NASA-IMPACT / hls-lpdaac-reconciliation

0 stars 0 forks source link

Add granule and file count details to log messages from the response handler #6

Open chuckwondo opened 2 weeks ago

chuckwondo commented 2 weeks ago

A recent reconciliation report notification from LPDAAC contained this message body:

{'HLSL30___2.0': 'Sent: 74160. Total diff: 0 = missing: 0 + failed: 0 + other: 0', 'HLSS30___2.0': 'Sent: 115773. Total diff: 42 = missing: 0 + failed: 42 + other: 0'}

Discrepencies found comparing the report at lp-prod-reconciliation/submissions/reconciliation_reports/2024305/HLS_reconcile_2024305_2.0.rpt with our database. Report available at lp-prod-reconciliation/reports/HLS_reconcile_2024305_2.0.json.

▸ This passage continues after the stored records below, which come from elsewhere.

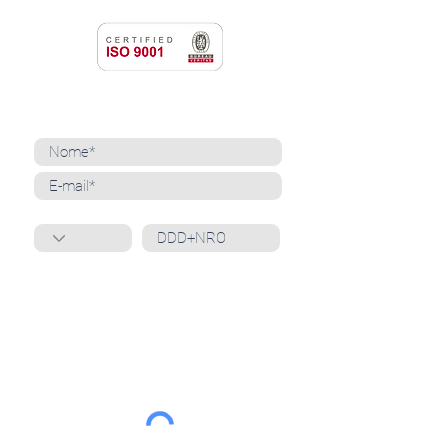
NEWSLETTER
Cadastre-se para receber nossas notícias
Whatsapp
Ao inscrever-se, você confirma que concorda
com o tratamento de seus dados pessoais e em
receber comunicações do Grupo Unità
. Para obter
mais informações, confira nossa
Política de
Privacidade
ou entre em contato conosco:
dpo@grupounita.com.br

The corresponding log messages written by the response lambda were as follows:

Subject: Rec-Report HLS lp-prod HLS_reconcile_2024305_2.0.rpt
Reading report from s3://lp-prod-reconciliation/reports/HLS_reconcile_2024305_2.0.json
0 missing from HLSL30___2.0
2 missing from HLSS30___2.0
Processing summary: {'HLSL30___2.0': {}, 'HLSS30___2.0': {<Status.TRIGGERED: 'triggered'>: ['HLS.S30.T60HTG.2024303T222539.v2.0', 'HLS.S30.T60HUB.2024303T222539.v2.0']}}

The log messages do not make it clear that we have correctly handled the response, which can lead to unnecessary investigation to determine the state of affairs.

In order to avoid such unnecessary investigation time, we'd like to see the log messages enhanced by replacing each "X missing from ..." message with "X granule (Y file) differences in ...".

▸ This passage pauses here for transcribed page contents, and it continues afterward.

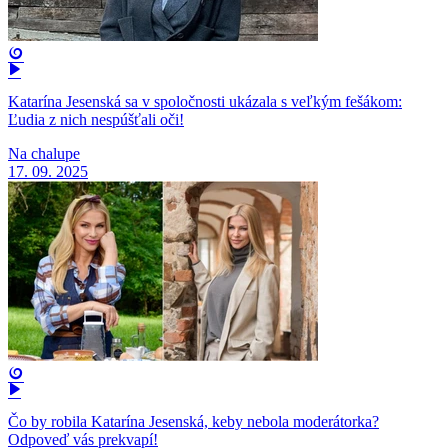
Katarína Jesenská sa v spoločnosti ukázala s veľkým fešákom:
Ľudia z nich nespúšťali oči!
Na chalupe
17. 09. 2025
Čo by robila Katarína Jesenská, keby nebola moderátorka?
Odpoveď vás prekvapí!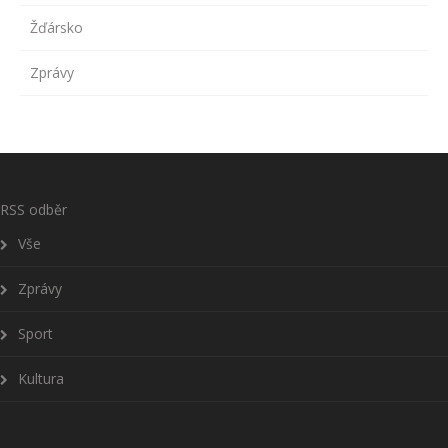
Žďársko
Zprávy
RSS odběr
Vše
Zprávy
Sport
Kultura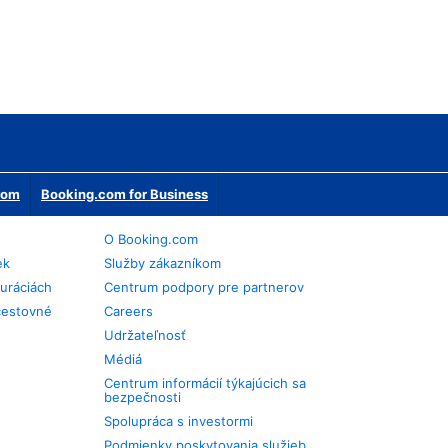
erom
Booking.com for Business
O Booking.com
ek
Služby zákazníkom
auráciách
Centrum podpory pre partnerov
cestovné
Careers
Udržateľnosť
Médiá
Centrum informácií týkajúcich sa
bezpečnosti
Spolupráca s investormi
Podmienky poskytovania služieb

Currently, X is the number of granules, so the 2 "missing" from S30 are 2 "missing" (differing) granules, which equates to the 42 "Total diff" indicated in the notification message, but that is not at all clear in the current log messages.

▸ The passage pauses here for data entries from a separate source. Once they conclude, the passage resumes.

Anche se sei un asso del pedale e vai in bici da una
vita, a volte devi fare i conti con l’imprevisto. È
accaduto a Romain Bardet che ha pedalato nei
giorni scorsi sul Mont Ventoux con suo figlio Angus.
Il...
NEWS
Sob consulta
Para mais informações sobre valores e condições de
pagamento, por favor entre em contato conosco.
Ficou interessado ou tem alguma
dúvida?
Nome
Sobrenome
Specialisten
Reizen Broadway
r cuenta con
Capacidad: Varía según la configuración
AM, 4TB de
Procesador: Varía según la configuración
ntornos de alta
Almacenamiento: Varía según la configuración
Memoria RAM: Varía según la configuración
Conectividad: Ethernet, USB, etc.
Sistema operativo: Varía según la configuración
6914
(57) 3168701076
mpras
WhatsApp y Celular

The proposed change would not only allow us to readily see if Y matches up with the total diff per collection, but also eliminates confusion over the term "missing" in the log messages, which does not correspond to the missing count given in the notification message.

chuckwondo commented 2 weeks ago

The current message is printed from the first line of the function process_collection within src/hls_lpdaac_reconciliation/response/index.py.

chuckwondo commented 2 weeks ago

The current message is printed from the first line of the function process_collection within src/hls_lpdaac_reconciliation/response/index.py.

It might make sense to change the log messages in a different function because in process_collection we no longer have the full list of files, so we cannot determine Y (as described in the initial comment).

We need access to the full report as available either within the handler or process_report functions.